# Melina-Efthymiadis Lines,



## David Greenwood (May 23, 2009)

Hi Everyone, 
I have managed to find information on all vessels I have sailed in as a passenger or crew but my very first nautical experience eludes me....
Does anyone have any information on the "Melina" ? 
I cruised in her in 1970 when she was owned and operated by Efthymiadis Lines of Greece. She was about 7000tons and on charter to "Clarksons Holidays", part of the Court Line group.

Would much appreciate any news of her history.

kind regards from a sun drenched Amsterdam ,

David


----------



## K urgess (Aug 14, 2006)

Maybe this is the one you're looking for.
http://www.miramarshipindex.org.nz/ship/show/123393
Listed as belonging to C.S.Efthymiadis
Cheers
Kris


----------



## David Greenwood (May 23, 2009)

Cheers Kris, a result !!!

thx David


----------



## captainwolf (Nov 29, 2018)

*Melina*

Hi David, my Father was the captain of Melina. I have photos and have managed to gother some information about the beautiful cruiseship.


----------



## HENRY J CASCIARO (Mar 14, 2007)

captainwolf said:


> *Melina*
> 
> Hi David, my Father was the captain of Melina. I have photos and have managed to gother some information about the beautiful cruiseship.

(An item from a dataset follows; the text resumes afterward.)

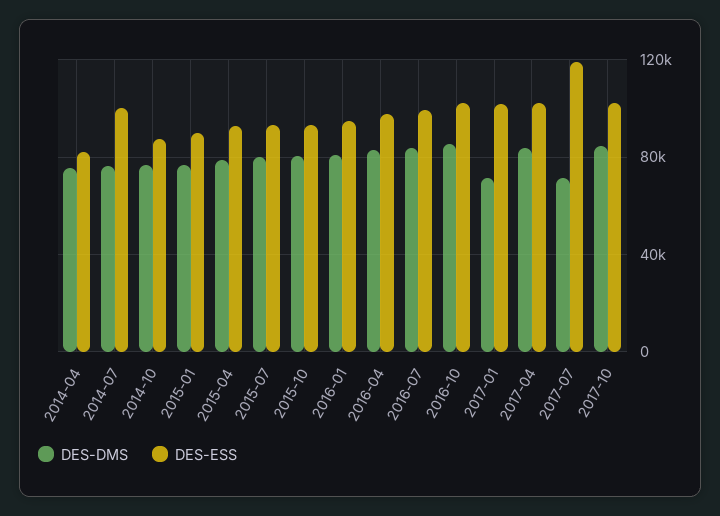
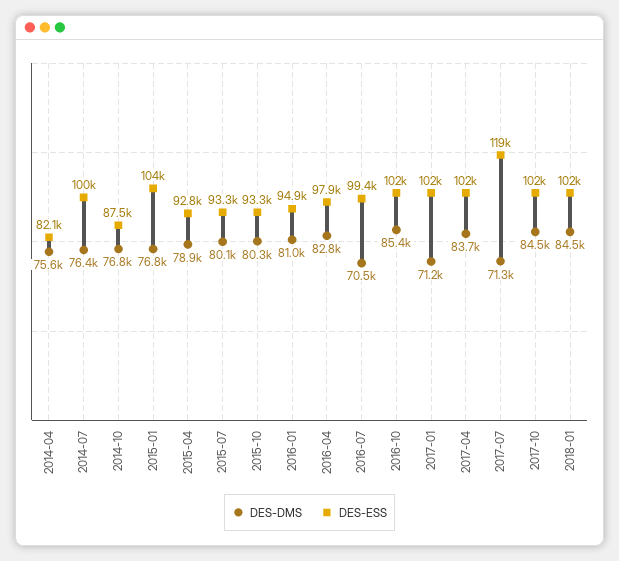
DES-ESS, 2015-01: 90000 -> 104000
DES-DMS, 2016-07: 85000 -> 70500
DES-DMS, 2018-01: none -> 84500
DES-ESS, 2018-01: none -> 102000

Have just seen this post from over two years ago and was wondering whether you are the son of Captain Vagelis Kathreptis whom I know was the Melina’s captain throughout her career. Reason I ask is that she was always one of my very favourite Greek ships and would like to get in touch with you and hopefully share some rare do***ents and images of her. I am also a member of an Efthymiadis Lines group on Facebook and a moderator for ‘We Love the Smaller Cruise Ships’ group which has many posts and images which I have uploaded from my collection. It would be great to hear from you. Best regards, Henry Casciaro.


----------